— WHAT TO DO —
Rewrite the lines of every record below, switching "COLMAP's order" to "the order COLMAP uses" and leaving all other text as it stands. Omit the pictures from your answer.

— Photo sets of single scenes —

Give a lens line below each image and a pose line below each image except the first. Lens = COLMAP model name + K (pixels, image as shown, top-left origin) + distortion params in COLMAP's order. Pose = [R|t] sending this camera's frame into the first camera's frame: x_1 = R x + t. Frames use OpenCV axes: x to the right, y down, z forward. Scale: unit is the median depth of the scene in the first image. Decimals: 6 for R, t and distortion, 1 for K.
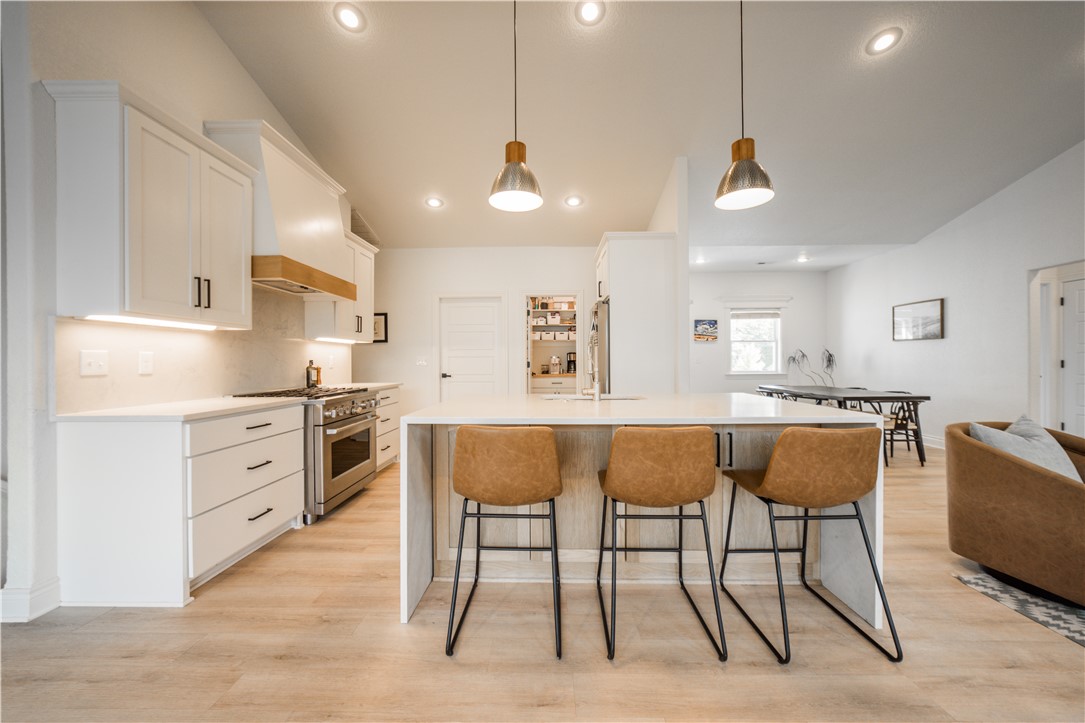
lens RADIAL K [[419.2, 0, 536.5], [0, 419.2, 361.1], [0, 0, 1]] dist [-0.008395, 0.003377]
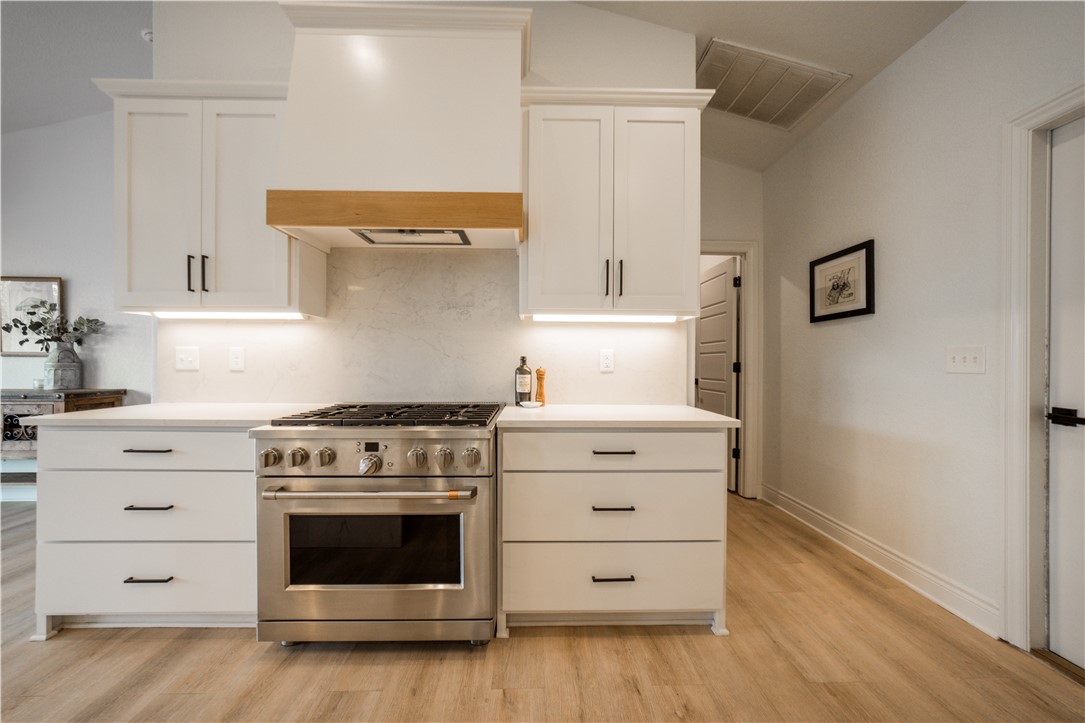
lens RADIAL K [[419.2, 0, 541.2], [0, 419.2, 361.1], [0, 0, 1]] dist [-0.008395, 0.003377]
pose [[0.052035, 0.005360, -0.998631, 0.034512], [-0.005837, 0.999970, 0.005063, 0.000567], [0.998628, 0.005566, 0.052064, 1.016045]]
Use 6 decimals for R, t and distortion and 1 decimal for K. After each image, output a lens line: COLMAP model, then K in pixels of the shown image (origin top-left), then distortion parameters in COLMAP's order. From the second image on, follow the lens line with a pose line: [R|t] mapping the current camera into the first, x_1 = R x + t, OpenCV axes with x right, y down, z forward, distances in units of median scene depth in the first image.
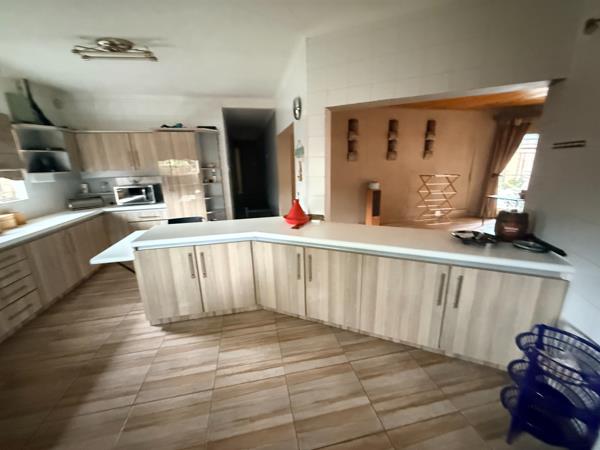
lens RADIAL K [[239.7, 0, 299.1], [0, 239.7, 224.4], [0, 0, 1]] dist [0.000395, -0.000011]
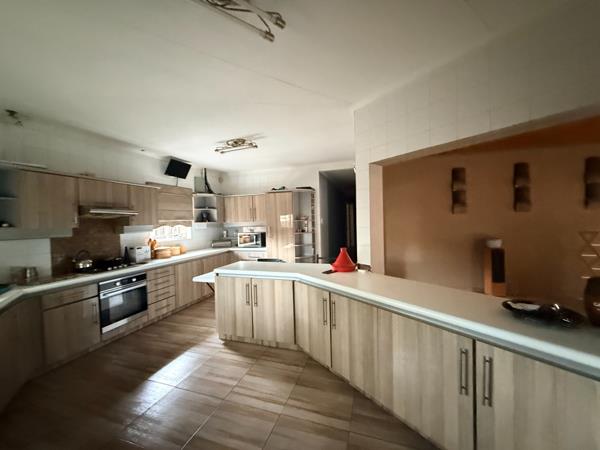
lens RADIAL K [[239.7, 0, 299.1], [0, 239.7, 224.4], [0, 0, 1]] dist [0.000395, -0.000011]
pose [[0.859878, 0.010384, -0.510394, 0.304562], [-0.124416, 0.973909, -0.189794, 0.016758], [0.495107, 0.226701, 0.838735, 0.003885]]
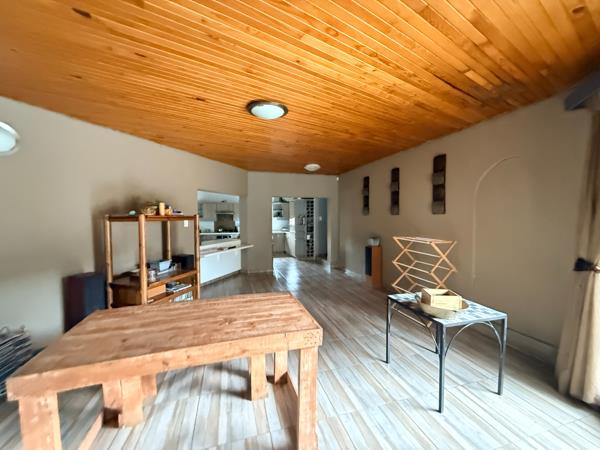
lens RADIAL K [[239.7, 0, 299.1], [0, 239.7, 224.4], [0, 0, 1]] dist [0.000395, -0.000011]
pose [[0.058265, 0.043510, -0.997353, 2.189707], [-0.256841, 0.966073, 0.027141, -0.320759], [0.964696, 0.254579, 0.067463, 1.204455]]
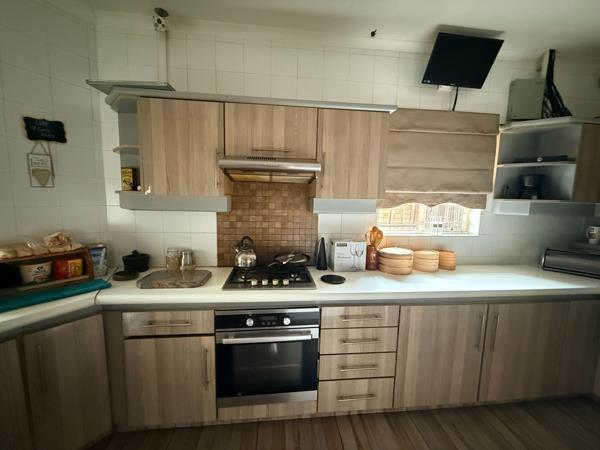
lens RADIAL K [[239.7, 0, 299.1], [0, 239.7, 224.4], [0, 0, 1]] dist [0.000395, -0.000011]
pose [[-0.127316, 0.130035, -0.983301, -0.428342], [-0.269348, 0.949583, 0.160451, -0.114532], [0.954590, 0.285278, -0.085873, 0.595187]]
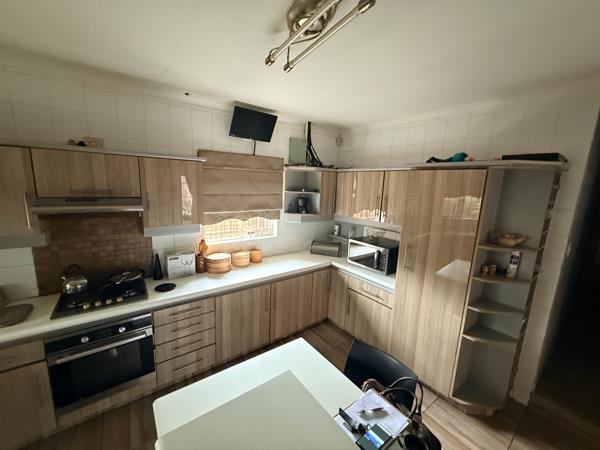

— RESULT OF THE TASK —
Give a lens line below each image and a pose line below each image except the first. Lens = COLMAP model name + K (pixels, image as shown, top-left origin) + distortion params in the order COLMAP uses. Pose = [R|t] sending this camera's frame into the first camera's frame: x_1 = R x + t. Frames use OpenCV axes: x to the right, y down, z forward. Scale: unit is the median depth of the scene in the first image. Decimals: 6 for R, t and distortion, 1 for K.
lens RADIAL K [[419.2, 0, 536.5], [0, 419.2, 361.1], [0, 0, 1]] dist [-0.008395, 0.003377]
lens RADIAL K [[419.2, 0, 541.2], [0, 419.2, 361.1], [0, 0, 1]] dist [-0.008395, 0.003377]
pose [[0.052035, 0.005360, -0.998631, 0.034512], [-0.005837, 0.999970, 0.005063, 0.000567], [0.998628, 0.005566, 0.052064, 1.016045]]
Use 6 decimals for R, t and distortion and 1 decimal for K. After each image, output a lens line: COLMAP model, then K in pixels of the shown image (origin top-left), then distortion parameters in the order COLMAP uses. From the second image on, follow the lens line with a pose line: [R|t] mapping the current camera into the first, x_1 = R x + t, OpenCV axes with x right, y down, z forward, distances in units of median scene depth in the first image.
lens RADIAL K [[239.7, 0, 299.1], [0, 239.7, 224.4], [0, 0, 1]] dist [0.000395, -0.000011]
lens RADIAL K [[239.7, 0, 299.1], [0, 239.7, 224.4], [0, 0, 1]] dist [0.000395, -0.000011]
pose [[0.859878, 0.010384, -0.510394, 0.304562], [-0.124416, 0.973909, -0.189794, 0.016758], [0.495107, 0.226701, 0.838735, 0.003885]]
lens RADIAL K [[239.7, 0, 299.1], [0, 239.7, 224.4], [0, 0, 1]] dist [0.000395, -0.000011]
pose [[0.058265, 0.043510, -0.997353, 2.189707], [-0.256841, 0.966073, 0.027141, -0.320759], [0.964696, 0.254579, 0.067463, 1.204455]]
lens RADIAL K [[239.7, 0, 299.1], [0, 239.7, 224.4], [0, 0, 1]] dist [0.000395, -0.000011]
pose [[-0.127316, 0.130035, -0.983301, -0.428342], [-0.269348, 0.949583, 0.160451, -0.114532], [0.954590, 0.285278, -0.085873, 0.595187]]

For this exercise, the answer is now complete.